→ **WHAT TO PRODUCE**: Print the text of every row below verbatim, leaving out the pictures.

→ **DATA LISTING**:
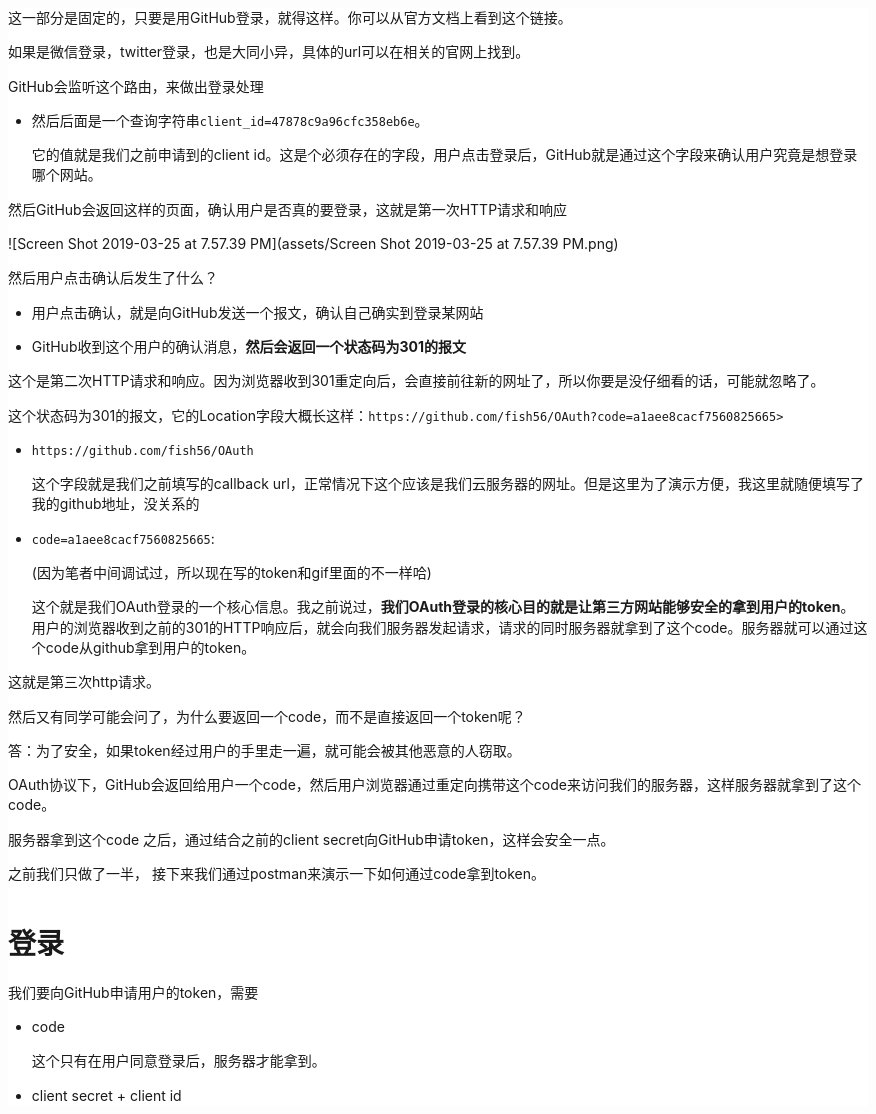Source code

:   这一部分是固定的，只要是用GitHub登录，就得这样。你可以从官方文档上看到这个链接。

   如果是微信登录，twitter登录，也是大同小异，具体的url可以在相关的官网上找到。

  GitHub会监听这个路由，来做出登录处理

- 然后后面是一个查询字符串`client_id=47878c9a96cfc358eb6e`。

  它的值就是我们之前申请到的client id。这是个必须存在的字段，用户点击登录后，GitHub就是通过这个字段来确认用户究竟是想登录哪个网站。

然后GitHub会返回这样的页面，确认用户是否真的要登录，这就是第一次HTTP请求和响应



![Screen Shot 2019-03-25 at 7.57.39 PM](assets/Screen Shot 2019-03-25 at 7.57.39 PM.png)



然后用户点击确认后发生了什么？

- 用户点击确认，就是向GitHub发送一个报文，确认自己确实到登录某网站

- GitHub收到这个用户的确认消息，**然后会返回一个状态码为301的报文**

这个是第二次HTTP请求和响应。因为浏览器收到301重定向后，会直接前往新的网址了，所以你要是没仔细看的话，可能就忽略了。

这个状态码为301的报文，它的Location字段大概长这样：`https://github.com/fish56/OAuth?code=a1aee8cacf7560825665>`

- `https://github.com/fish56/OAuth`

  这个字段就是我们之前填写的callback url，正常情况下这个应该是我们云服务器的网址。但是这里为了演示方便，我这里就随便填写了我的github地址，没关系的

- `code=a1aee8cacf7560825665`:

  (因为笔者中间调试过，所以现在写的token和gif里面的不一样哈)

  这个就是我们OAuth登录的一个核心信息。我之前说过，**我们OAuth登录的核心目的就是让第三方网站能够安全的拿到用户的token**。用户的浏览器收到之前的301的HTTP响应后，就会向我们服务器发起请求，请求的同时服务器就拿到了这个code。服务器就可以通过这个code从github拿到用户的token。

这就是第三次http请求。



然后又有同学可能会问了，为什么要返回一个code，而不是直接返回一个token呢？

答：为了安全，如果token经过用户的手里走一遍，就可能会被其他恶意的人窃取。

OAuth协议下，GitHub会返回给用户一个code，然后用户浏览器通过重定向携带这个code来访问我们的服务器，这样服务器就拿到了这个code。

服务器拿到这个code 之后，通过结合之前的client secret向GitHub申请token，这样会安全一点。



之前我们只做了一半， 接下来我们通过postman来演示一下如何通过code拿到token。



# 登录

我们要向GitHub申请用户的token，需要

- code

  这个只有在用户同意登录后，服务器才能拿到。

- client secret + client id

→ **WRITTEN RESPONSE**:
Source code

:   这一部分是固定的，只要是用GitHub登录，就得这样。你可以从官方文档上看到这个链接。

   如果是微信登录，twitter登录，也是大同小异，具体的url可以在相关的官网上找到。

  GitHub会监听这个路由，来做出登录处理

- 然后后面是一个查询字符串`client_id=47878c9a96cfc358eb6e`。

  它的值就是我们之前申请到的client id。这是个必须存在的字段，用户点击登录后，GitHub就是通过这个字段来确认用户究竟是想登录哪个网站。

然后GitHub会返回这样的页面，确认用户是否真的要登录，这就是第一次HTTP请求和响应



![Screen Shot 2019-03-25 at 7.57.39 PM](assets/Screen Shot 2019-03-25 at 7.57.39 PM.png)



然后用户点击确认后发生了什么？

- 用户点击确认，就是向GitHub发送一个报文，确认自己确实到登录某网站

- GitHub收到这个用户的确认消息，**然后会返回一个状态码为301的报文**

这个是第二次HTTP请求和响应。因为浏览器收到301重定向后，会直接前往新的网址了，所以你要是没仔细看的话，可能就忽略了。

这个状态码为301的报文，它的Location字段大概长这样：`https://github.com/fish56/OAuth?code=a1aee8cacf7560825665>`

- `https://github.com/fish56/OAuth`

  这个字段就是我们之前填写的callback url，正常情况下这个应该是我们云服务器的网址。但是这里为了演示方便，我这里就随便填写了我的github地址，没关系的

- `code=a1aee8cacf7560825665`:

  (因为笔者中间调试过，所以现在写的token和gif里面的不一样哈)

  这个就是我们OAuth登录的一个核心信息。我之前说过，**我们OAuth登录的核心目的就是让第三方网站能够安全的拿到用户的token**。用户的浏览器收到之前的301的HTTP响应后，就会向我们服务器发起请求，请求的同时服务器就拿到了这个code。服务器就可以通过这个code从github拿到用户的token。

这就是第三次http请求。



然后又有同学可能会问了，为什么要返回一个code，而不是直接返回一个token呢？

答：为了安全，如果token经过用户的手里走一遍，就可能会被其他恶意的人窃取。

OAuth协议下，GitHub会返回给用户一个code，然后用户浏览器通过重定向携带这个code来访问我们的服务器，这样服务器就拿到了这个code。

服务器拿到这个code 之后，通过结合之前的client secret向GitHub申请token，这样会安全一点。



之前我们只做了一半， 接下来我们通过postman来演示一下如何通过code拿到token。



# 登录

我们要向GitHub申请用户的token，需要

- code

  这个只有在用户同意登录后，服务器才能拿到。

- client secret + client id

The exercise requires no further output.